As the former Minister of Discipleship at First Baptist Church, Wes has a heart for Sunday School, which he says First Baptist uses “to reach out and care for people. We want everyone connected to a Sunday School class.” But, he realizes that discipleship can’t happen in rows, but in “nooks and crannies, and so we strive to have fellowship groups within neighborhoods and among families. We have also learned to stay connected to people through social media, text-messaging, email and an online presence that makes the world smaller.” First Baptist’s live television broadcast of Sunday services has reached across the state for 60 years.
“Through television, we have a lot of people who watch us and then contact us,” Wes says. “We work to help people connect with local churches in their communities. More locally, when we have the Lord’s Supper, our homebound ministry will go into homes, watch services on television with people, and administer the Lord’s Supper.”
Wes says, “We hold onto things very loosely here. Our staff is kingdom-minded and loves to help other churches, especially internationals and ethnic churches. Through our senior adult ministry and music ministry, we’ve been able to provide groups that help other churches when needed. That church-to-church connection is very important to us and drives why we love the Columbia Metro Baptist Association.

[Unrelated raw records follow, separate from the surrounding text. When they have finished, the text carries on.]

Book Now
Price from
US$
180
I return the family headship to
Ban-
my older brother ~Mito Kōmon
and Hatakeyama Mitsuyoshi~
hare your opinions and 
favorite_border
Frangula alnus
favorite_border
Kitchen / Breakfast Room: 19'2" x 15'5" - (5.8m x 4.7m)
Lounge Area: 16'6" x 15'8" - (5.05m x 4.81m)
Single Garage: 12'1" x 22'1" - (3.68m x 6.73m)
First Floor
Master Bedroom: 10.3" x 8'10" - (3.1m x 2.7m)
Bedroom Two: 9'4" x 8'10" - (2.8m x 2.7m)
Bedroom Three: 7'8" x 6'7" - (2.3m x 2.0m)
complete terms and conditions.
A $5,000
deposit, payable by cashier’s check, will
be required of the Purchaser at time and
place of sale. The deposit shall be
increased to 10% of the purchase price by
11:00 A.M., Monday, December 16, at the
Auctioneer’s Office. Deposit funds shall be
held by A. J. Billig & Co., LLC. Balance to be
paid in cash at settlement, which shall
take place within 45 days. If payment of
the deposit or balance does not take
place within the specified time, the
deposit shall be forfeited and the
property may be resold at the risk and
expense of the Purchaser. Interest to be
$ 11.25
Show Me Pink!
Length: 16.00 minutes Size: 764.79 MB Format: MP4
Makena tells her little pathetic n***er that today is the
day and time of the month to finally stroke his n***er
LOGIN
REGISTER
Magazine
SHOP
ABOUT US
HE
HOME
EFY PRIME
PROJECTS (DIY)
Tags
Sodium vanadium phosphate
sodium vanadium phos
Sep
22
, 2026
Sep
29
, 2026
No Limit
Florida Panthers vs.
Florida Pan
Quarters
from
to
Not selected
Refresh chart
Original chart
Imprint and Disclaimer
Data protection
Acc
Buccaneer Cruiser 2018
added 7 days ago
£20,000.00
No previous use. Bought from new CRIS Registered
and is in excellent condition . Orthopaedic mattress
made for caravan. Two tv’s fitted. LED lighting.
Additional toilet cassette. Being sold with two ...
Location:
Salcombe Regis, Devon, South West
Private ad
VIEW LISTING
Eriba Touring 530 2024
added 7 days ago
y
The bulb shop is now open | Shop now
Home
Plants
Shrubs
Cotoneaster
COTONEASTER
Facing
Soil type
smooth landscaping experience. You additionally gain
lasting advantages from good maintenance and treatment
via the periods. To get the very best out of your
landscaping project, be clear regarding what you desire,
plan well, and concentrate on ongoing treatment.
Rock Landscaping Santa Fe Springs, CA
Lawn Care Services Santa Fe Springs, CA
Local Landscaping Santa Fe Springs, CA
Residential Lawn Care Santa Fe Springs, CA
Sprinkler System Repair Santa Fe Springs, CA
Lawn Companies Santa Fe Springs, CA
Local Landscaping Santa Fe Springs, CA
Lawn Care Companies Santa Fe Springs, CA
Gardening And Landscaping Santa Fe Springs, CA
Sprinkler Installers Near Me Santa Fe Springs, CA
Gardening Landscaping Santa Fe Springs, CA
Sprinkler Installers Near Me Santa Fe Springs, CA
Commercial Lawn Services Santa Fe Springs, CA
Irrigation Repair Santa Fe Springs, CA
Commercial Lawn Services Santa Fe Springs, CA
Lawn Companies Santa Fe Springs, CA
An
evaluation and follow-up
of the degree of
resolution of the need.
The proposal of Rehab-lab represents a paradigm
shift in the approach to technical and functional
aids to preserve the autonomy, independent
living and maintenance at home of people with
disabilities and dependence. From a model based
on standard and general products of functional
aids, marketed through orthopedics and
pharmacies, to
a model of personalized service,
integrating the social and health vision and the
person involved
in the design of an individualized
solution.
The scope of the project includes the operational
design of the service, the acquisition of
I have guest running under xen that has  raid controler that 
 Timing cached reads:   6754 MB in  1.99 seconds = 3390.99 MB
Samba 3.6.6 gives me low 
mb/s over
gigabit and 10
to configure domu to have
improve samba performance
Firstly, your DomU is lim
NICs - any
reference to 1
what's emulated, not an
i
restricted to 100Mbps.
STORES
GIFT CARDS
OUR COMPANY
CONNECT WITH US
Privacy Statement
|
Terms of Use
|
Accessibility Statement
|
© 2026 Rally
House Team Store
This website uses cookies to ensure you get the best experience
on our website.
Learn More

“For us, the most important way that we stay connected with other churches is through our local association. It’s a platform on which we can develop and where we can support others. George Bullard (Director of Missions) is so committed to providing venues and opportunities for service. I’m thankful the association is thinking forward into the 21st Century, and our pledge is to be committed first to the association, then the state convention, and then to the national convention. How we reach those in our community, how we work together – that all happens through the association to reach our area with the Gospel.”